**Work instruction**
Of the entries below, return exactly those lines that fall between the one containing "bench: present [42,470,728,758]" and the one containing "decorative box: present", the two end lines included.

**Information**
----------------

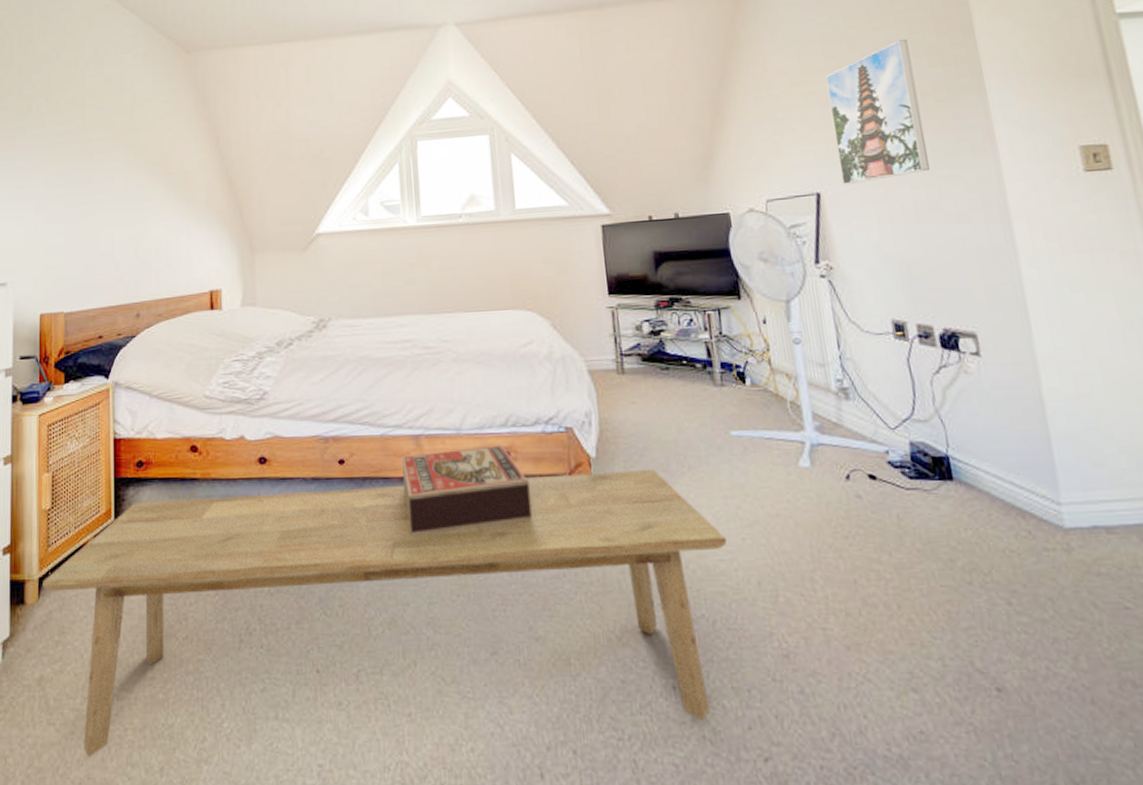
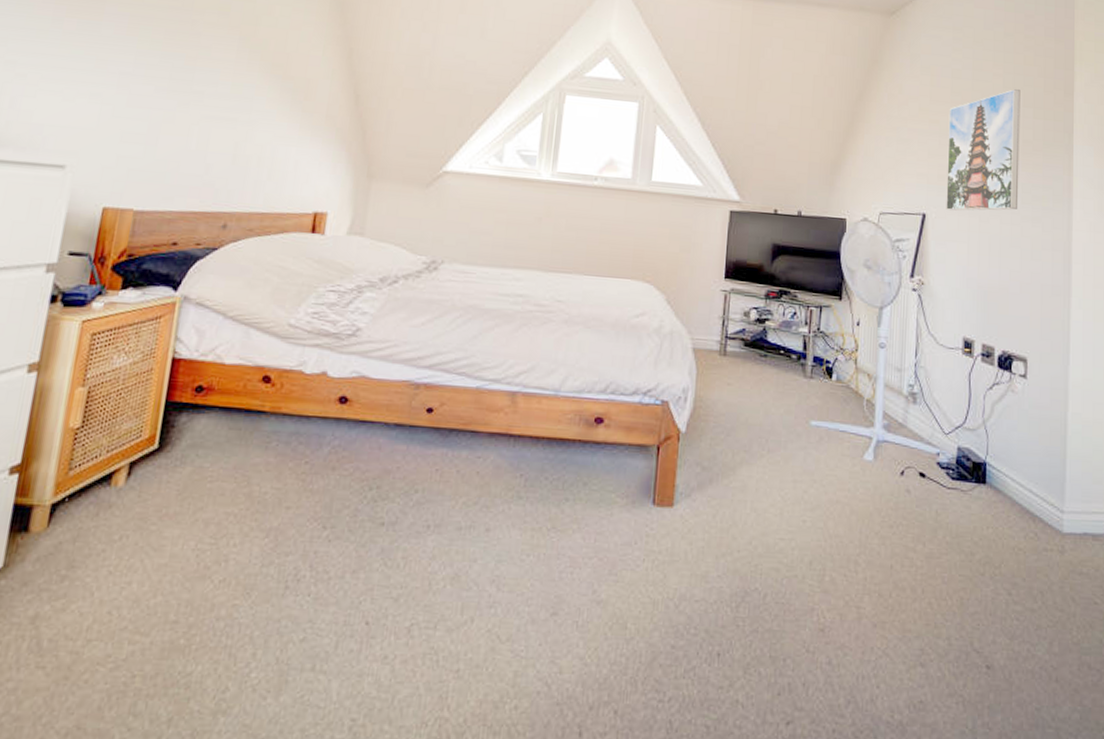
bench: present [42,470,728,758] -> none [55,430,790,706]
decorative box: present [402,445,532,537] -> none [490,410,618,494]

----------------

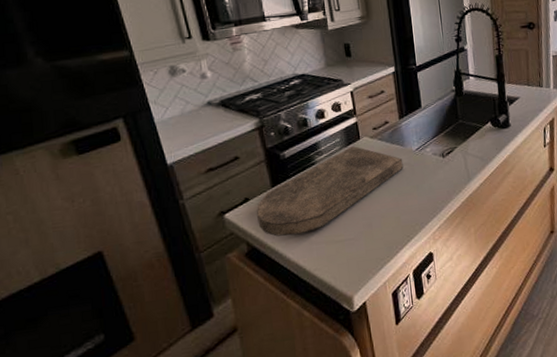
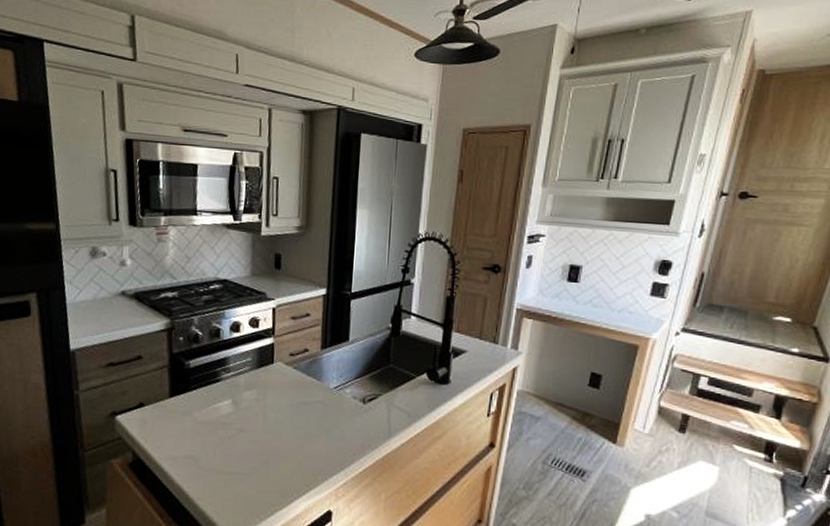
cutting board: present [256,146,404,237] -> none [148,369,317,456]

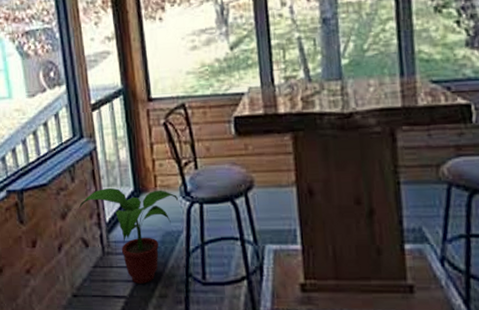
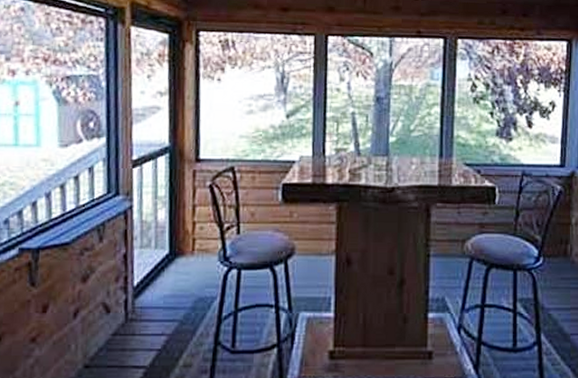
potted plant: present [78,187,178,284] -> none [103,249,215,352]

----------------

**Response to this exercise**
bench: present [42,470,728,758] -> none [55,430,790,706]
decorative box: present [402,445,532,537] -> none [490,410,618,494]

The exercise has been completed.